Directive:
Where the string "Aktürk" occurs in a line of the entries below, copy that line.

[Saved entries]
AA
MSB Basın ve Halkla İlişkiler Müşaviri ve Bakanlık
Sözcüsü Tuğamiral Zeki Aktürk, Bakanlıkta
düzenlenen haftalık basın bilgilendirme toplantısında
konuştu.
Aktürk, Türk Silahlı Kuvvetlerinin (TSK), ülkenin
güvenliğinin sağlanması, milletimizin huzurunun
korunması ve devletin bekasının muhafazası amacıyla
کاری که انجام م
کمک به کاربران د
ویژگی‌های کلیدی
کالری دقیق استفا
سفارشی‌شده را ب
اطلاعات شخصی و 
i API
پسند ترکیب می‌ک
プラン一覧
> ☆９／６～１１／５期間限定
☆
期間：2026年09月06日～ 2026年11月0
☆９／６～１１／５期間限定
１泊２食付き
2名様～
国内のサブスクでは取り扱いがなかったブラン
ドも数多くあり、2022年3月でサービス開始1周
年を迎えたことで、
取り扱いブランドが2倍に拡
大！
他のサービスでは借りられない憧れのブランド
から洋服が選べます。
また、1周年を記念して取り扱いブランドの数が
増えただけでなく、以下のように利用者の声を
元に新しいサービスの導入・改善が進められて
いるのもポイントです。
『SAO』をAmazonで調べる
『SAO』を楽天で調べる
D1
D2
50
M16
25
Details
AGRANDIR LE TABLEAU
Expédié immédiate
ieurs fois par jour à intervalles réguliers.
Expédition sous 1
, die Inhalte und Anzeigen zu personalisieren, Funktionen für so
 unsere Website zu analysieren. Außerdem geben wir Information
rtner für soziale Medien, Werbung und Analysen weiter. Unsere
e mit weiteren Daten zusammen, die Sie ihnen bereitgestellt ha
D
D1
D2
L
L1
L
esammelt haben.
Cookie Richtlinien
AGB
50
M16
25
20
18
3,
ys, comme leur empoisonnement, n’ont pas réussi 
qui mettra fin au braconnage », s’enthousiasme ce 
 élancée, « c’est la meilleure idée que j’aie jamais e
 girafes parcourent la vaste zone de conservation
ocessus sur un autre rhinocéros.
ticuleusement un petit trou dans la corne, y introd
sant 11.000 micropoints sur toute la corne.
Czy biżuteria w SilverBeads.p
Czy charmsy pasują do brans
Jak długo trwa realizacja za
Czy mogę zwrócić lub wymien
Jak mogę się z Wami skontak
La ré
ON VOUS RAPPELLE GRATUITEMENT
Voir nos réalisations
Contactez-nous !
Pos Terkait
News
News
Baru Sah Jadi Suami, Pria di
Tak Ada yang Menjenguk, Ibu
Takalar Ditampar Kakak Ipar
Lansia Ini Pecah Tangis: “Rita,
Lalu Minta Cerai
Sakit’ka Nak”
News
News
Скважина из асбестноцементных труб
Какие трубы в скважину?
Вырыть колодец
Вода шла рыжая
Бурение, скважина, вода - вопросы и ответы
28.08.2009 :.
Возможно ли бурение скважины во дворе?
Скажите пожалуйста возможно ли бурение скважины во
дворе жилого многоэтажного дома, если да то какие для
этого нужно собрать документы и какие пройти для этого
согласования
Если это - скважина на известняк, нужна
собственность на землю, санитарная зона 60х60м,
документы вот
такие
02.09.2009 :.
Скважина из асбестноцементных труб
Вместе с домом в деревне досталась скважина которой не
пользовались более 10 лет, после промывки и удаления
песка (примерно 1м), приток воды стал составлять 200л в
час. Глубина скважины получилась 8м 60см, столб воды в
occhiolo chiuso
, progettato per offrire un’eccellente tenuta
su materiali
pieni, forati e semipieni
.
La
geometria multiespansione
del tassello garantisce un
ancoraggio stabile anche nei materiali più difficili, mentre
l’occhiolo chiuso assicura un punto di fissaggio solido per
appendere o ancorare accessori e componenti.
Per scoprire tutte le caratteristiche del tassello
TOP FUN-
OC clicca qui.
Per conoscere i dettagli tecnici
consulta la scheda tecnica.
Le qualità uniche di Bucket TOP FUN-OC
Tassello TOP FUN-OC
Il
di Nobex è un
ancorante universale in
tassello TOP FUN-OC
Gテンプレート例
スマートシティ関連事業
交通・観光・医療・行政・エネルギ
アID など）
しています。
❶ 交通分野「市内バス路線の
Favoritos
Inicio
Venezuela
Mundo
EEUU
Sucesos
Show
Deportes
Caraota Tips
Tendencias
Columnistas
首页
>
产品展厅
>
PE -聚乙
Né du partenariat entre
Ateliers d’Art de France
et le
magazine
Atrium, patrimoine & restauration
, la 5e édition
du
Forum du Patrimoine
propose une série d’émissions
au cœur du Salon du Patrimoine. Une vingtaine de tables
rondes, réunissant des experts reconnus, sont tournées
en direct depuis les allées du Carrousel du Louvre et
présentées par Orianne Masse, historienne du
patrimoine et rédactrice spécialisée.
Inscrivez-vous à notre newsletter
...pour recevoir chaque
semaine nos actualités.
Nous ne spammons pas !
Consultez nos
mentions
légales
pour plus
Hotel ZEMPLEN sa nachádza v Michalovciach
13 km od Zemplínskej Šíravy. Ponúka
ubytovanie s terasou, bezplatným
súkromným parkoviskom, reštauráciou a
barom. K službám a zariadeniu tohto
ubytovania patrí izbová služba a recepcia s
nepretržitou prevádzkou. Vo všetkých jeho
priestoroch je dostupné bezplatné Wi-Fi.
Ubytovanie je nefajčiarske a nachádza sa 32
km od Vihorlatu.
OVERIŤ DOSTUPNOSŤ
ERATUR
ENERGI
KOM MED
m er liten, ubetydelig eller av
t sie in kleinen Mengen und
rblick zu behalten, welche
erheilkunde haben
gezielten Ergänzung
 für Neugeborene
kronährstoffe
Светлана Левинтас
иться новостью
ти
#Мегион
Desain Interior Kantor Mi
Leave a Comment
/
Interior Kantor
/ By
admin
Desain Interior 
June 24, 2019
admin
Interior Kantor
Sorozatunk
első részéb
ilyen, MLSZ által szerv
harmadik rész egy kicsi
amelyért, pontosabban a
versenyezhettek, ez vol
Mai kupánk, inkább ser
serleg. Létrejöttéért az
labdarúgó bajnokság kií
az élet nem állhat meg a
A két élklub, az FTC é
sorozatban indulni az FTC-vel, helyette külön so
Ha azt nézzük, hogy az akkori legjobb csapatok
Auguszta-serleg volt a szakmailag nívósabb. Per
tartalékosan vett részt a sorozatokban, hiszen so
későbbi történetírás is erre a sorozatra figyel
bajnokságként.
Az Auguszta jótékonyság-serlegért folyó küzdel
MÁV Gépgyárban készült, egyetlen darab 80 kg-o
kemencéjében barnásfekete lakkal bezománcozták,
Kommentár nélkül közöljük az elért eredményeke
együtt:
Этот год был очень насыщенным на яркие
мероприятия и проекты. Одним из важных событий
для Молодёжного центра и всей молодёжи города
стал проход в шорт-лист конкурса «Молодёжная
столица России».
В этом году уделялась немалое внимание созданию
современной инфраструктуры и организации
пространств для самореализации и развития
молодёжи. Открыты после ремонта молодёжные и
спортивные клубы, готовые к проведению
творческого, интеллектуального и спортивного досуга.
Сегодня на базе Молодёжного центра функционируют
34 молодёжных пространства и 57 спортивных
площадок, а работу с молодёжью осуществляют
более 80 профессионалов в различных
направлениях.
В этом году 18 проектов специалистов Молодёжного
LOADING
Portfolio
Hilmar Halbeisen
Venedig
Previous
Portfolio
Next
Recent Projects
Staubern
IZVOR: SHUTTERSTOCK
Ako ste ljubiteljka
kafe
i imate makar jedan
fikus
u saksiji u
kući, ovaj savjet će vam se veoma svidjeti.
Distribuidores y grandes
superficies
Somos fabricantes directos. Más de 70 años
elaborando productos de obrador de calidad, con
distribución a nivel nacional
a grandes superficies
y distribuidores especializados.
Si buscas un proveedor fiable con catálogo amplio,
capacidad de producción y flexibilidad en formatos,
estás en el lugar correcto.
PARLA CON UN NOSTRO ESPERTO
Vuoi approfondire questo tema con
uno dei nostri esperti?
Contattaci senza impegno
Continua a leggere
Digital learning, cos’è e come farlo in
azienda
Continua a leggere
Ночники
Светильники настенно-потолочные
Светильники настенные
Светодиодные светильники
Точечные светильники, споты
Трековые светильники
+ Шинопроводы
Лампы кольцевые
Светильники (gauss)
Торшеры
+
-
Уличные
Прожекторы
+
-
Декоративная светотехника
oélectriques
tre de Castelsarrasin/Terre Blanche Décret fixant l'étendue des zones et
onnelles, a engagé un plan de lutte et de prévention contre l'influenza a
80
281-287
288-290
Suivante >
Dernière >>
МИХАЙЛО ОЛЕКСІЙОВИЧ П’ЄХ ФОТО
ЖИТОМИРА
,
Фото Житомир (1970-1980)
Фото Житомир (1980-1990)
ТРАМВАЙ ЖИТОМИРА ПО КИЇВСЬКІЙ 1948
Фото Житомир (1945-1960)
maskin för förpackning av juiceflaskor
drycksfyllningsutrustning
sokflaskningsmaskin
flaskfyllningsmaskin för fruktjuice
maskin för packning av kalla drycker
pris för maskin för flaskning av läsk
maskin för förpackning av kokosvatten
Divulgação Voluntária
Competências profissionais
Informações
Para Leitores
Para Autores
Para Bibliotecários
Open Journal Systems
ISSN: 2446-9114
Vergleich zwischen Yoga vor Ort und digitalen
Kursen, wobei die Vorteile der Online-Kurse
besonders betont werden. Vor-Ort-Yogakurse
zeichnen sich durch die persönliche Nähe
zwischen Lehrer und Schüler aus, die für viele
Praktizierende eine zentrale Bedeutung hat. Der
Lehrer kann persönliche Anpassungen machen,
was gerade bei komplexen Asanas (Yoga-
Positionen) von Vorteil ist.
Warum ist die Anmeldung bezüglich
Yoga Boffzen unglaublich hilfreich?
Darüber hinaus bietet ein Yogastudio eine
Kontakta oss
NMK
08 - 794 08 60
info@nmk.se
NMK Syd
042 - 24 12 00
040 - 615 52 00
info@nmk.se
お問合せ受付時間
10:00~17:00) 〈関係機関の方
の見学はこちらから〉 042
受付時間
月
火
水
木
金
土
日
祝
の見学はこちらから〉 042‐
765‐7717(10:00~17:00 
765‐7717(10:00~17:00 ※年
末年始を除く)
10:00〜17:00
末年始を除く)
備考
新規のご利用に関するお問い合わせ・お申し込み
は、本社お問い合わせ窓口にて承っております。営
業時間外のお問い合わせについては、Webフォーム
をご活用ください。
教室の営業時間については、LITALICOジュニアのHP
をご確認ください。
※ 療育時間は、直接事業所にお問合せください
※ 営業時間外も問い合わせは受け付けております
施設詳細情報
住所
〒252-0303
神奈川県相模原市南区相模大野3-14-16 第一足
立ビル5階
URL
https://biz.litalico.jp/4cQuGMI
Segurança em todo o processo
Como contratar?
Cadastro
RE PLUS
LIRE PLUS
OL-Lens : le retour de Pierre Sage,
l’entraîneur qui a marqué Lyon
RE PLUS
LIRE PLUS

Written response:
Sözcüsü Tuğamiral Zeki Aktürk, Bakanlıkta
Aktürk, Türk Silahlı Kuvvetlerinin (TSK), ülkenin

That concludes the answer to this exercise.